**Consigna de trabajo 1:**
Indique si cada afirmación concuerda con el texto sobre la mística organizacional. Responda sí o no y cite textualmente las palabras del texto que lo deciden.
(a) La mística de una organización puede construirse y reconstruirse de manera consciente.
(b) La empresa adquiere una identidad propia solo cuando sus integrantes toman conciencia de su cultura.
(c) La mística es algo independiente de la cultura de la organización.
**Consigna de trabajo 2:** Prosiga el texto sobre la mística organizacional a partir de su última oración.

**Texto proporcionado:**
--------------------------------
¿Cuál es ese hilo invisible que impulsa el destino de tu organización? Ese intangible que puede asociarse con lo mágico, misterioso y/o hasta trascendente, que atraviesa valores e identidad institucional, y que puede elevar a la empresa a desplegar su grandeza o limitarse a ser una más del mercado.
Nuestra imaginación puede llevarnos a pensar en lo que es o podría ser la mística de nuestra organización. Las sensaciones que despierta el hecho de pensar en tu empresa, los valores que se respiran en la misma, la conexión y/o alineación entre tu filosofía de vida y la de tu organización, lo que la hace especial, entre otros, representan algunas apreciaciones que se identifican como parte de su mística. Ésta se puede construir y reconstruir de manera consciente para convertirse en un eje central que eleve a la organización y por ende a sus integrantes.
Al momento de crear una empresa, su fundador le confiere su impronta, su visión y su sentido de existencia. A medida que crece la organización, la forma de hacer las cosas se va impregnando en su cultura y sin necesidad de hablar de estos términos, se respira un aire particular que la hace única y especial. Es decir, de manera consciente o no, desde los primeros pasos de su existencia, la empresa tiene una identidad propia que le da sentido. Esta mística se encuentra íntimamente relacionada con la cultura de la organización. Cuanto más consciente sea el reconocimiento de esta cultura, mayores serán las posibilidades de gestionarla y/o encausarla a favor de la organización. De lo contrario, se corre el riesgo que la cultura se manifieste como un programa latente y subconsciente de dudosa cuestionabilidad, que pueda condicionar el crecimiento y/o la sustentabilidad de la empresa.
El hecho de que la gente se sienta a gusto en su lugar de trabajo, que muestre un genuino compromiso y se identifique con su propósito, habla de una mística empresarial que juega a favor de su crecimiento y sostenibilidad.
--------------------------------
**Material suministrado:**
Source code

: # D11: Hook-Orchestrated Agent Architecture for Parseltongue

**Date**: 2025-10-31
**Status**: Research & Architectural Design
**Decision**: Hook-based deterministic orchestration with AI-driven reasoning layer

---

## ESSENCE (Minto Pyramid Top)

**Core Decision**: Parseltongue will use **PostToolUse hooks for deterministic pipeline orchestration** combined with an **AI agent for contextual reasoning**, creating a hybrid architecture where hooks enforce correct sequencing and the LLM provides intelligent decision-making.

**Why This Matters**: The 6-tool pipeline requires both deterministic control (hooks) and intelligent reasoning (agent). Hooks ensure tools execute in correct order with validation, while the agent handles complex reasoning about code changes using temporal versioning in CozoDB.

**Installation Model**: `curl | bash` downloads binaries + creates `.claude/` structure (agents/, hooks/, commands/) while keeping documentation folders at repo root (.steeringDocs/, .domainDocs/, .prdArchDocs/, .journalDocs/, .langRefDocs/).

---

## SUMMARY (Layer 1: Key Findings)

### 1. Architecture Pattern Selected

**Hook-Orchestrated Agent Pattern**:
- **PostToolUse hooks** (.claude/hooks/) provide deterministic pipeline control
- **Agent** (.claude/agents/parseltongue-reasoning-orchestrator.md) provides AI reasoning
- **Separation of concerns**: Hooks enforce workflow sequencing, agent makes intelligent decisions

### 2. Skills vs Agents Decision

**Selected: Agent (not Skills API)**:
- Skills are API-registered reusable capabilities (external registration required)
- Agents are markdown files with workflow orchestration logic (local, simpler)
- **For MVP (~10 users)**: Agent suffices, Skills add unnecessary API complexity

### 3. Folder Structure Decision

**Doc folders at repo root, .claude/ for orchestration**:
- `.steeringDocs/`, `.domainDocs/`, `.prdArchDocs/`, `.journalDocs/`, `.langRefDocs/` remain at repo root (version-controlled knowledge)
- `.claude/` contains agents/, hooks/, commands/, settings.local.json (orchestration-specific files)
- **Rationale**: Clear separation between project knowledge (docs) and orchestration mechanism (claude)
--------------------------------
**Respuesta 1:**
(a) Sí: «Ésta se puede construir y reconstruir de manera consciente».
(b) No: «de manera consciente o no, desde los primeros pasos de su existencia, la empresa tiene una identidad propia que le da sentido».
(c) No: «Esta mística se encuentra íntimamente relacionada con la cultura de la organización».

**Respuesta 2:**
Mientras que cuando se percibe un clima tenso, un inconformismo generalizado tanto de abajo hacia arriba como de arriba hacia abajo en la estructura de la organización, un radio pasillo que resuene con presencia, un cierto desánimo o bajo nivel de energía, estamos ante una cultura cuya organización tiende a bajos niveles de productividad, alta rotación, y suele representar un alto nivel de esfuerzo para sostenerse en el mercado.
La mística de la empresa no se publica formalmente en los medios de comunicación, sino se respira desde adentro, se experimenta a través de las prácticas diarias con las que conviven sus integrantes, Cuando ésta tiende a ser y actuar de manera congruente, marca una diferencia de valor en su comunidad.
En resumen, la magia de la mística empresarial hace referencia a rescatar esa manera de ser y hacer que la hace especial, única, y que representa una fuente de inspiración para sus integrantes, generando así un sentido de pertenencia, compromiso y colaboración que repercute directamente en resultados concretos y palpables de la organización. En esta línea, la organización tiene la capacidad y el poder de crear y/o recrear conscientemente la cultura que mejor la represente; un desafío que involucra indefectiblemente a todos los integrantes de la organización.